Mark Sebastian's technical analysis predicted the bull market run, and by looking at the VIX, he may be able to see where the market is going. Sebastian looked at the run from 2002-2007. In 2002, the VIX dropped as stocks recovered. From 2005 to 2007, when the S&P 500 peaked, the VIX often spiked, but then dropped to lower lows. However, in 2007, the VIX ran up, but didn't dip as low as it did previously, and this was a signal that the S&P 500 was topping.

Sebastian sees a similar pattern; the VIX is making lower lows, which means stocks can still rally. What investors should watch out for is if the VIX stops dipping so low. The CBOE Russell 2000 Volatility Index [RVX] compared with the Russell 2000 shows less dramatic pullbacks, and Sebastian sees this as a red flag. While stocks might have a bit more upside, Cramer recommends caution.

CEO Interview: Steven Bromley, SunOpta (NASDAQ:STKL). Other stock mentioned: Whole Foods (WFM)

Organic and natural food is a great long-term trend. Whole Foods' (WFM) loss is the industry's gain, as more competitors jump into the marketplace. SunOpta (STKL) is a top producer of organic soy products, fruit snacks and oat flour. The company is focusing on becoming a pure play on healthy food; it beat its earnings estimates by 2 cents, and revenues roseby 16%. It has rallied 35% so far this year, and 80% since Cramer recommended it 3 years ago. STKL trades at a multiple of 24, with a 30% long-term growth rate.

The company has strong brands and produces private label products for other companies. Cramer noted that while the stock is up a lot, it may be a buy for the long term.

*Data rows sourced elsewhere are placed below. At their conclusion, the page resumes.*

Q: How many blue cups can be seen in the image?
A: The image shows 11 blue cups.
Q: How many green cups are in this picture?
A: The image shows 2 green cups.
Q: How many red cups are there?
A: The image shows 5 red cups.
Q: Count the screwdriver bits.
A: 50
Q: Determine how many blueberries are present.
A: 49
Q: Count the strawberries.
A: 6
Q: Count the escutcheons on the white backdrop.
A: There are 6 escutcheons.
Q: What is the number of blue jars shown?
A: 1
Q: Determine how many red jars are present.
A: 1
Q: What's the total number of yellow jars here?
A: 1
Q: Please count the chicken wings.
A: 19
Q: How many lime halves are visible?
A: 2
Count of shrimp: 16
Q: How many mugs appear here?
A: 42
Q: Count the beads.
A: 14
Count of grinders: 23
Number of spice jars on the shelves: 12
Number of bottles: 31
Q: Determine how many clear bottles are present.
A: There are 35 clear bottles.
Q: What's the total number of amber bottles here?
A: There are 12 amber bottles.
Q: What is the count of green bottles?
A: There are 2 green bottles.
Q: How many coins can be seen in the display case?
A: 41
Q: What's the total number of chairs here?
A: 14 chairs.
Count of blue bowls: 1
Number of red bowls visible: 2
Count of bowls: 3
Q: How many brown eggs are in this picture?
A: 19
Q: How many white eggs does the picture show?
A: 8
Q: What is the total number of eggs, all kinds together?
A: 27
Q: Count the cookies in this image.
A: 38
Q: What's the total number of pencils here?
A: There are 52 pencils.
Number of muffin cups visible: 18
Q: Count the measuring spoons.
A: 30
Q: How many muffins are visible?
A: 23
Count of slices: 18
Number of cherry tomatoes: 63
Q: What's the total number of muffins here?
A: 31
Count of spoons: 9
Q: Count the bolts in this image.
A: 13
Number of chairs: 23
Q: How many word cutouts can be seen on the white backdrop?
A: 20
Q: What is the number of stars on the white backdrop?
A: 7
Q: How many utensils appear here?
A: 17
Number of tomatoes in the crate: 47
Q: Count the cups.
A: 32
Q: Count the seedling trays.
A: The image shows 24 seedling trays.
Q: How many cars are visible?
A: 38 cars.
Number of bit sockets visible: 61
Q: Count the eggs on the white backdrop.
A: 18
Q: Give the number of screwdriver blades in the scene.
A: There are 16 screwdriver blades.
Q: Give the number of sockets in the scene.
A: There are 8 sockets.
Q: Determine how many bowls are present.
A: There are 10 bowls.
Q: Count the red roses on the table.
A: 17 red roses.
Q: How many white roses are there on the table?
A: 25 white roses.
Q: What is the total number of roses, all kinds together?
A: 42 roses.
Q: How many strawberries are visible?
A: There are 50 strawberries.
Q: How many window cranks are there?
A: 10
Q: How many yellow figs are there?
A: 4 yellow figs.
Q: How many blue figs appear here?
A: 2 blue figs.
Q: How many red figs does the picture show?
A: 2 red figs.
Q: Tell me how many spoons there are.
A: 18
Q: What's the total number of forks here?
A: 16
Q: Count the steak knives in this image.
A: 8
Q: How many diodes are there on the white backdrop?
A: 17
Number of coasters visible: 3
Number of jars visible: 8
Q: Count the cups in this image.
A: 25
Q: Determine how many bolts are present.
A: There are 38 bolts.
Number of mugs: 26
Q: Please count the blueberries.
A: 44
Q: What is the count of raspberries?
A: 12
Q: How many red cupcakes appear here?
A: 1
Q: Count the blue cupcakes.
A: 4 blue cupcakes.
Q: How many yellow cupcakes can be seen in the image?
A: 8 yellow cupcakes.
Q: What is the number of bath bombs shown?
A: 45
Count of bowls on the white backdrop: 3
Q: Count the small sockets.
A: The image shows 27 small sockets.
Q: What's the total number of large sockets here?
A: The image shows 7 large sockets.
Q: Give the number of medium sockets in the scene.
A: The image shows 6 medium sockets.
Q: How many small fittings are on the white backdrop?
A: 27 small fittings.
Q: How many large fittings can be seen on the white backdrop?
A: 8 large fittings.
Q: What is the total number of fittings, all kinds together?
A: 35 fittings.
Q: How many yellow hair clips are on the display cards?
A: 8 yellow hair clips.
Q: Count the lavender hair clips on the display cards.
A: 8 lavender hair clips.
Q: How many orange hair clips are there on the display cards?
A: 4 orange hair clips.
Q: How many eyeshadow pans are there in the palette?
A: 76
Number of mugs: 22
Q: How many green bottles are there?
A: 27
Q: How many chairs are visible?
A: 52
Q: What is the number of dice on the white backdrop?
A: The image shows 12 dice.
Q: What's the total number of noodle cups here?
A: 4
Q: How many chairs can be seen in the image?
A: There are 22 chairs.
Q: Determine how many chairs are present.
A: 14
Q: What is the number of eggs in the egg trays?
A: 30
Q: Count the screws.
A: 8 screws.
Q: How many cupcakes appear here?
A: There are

Is The Nightmare Over For Banks? Bank of America (NYSE:BAC), JPMorgan (NYSE:JPM), Wells Fargo (NYSE:WFC)

The banks have been a nightmare, but Bank of America (BAC) rallied 3.5% on Tuesday. Are banks just a repository for legal fees? Is the Justice Department's war against the U.S. banks ending? BAC's valuation error might be a tempest in a teapot. An end to litigation might mean upside for financials, and banks are cheap compared to historical rates. Fund managers are underweight this group, and it is only a matter of time before big money comes back. BAC re-filed its report, JPMorgan (JPM) and Wells Fargo (WFC) are also good picks. Cramer thinks the sector could rally 5%-10% and still be cheap.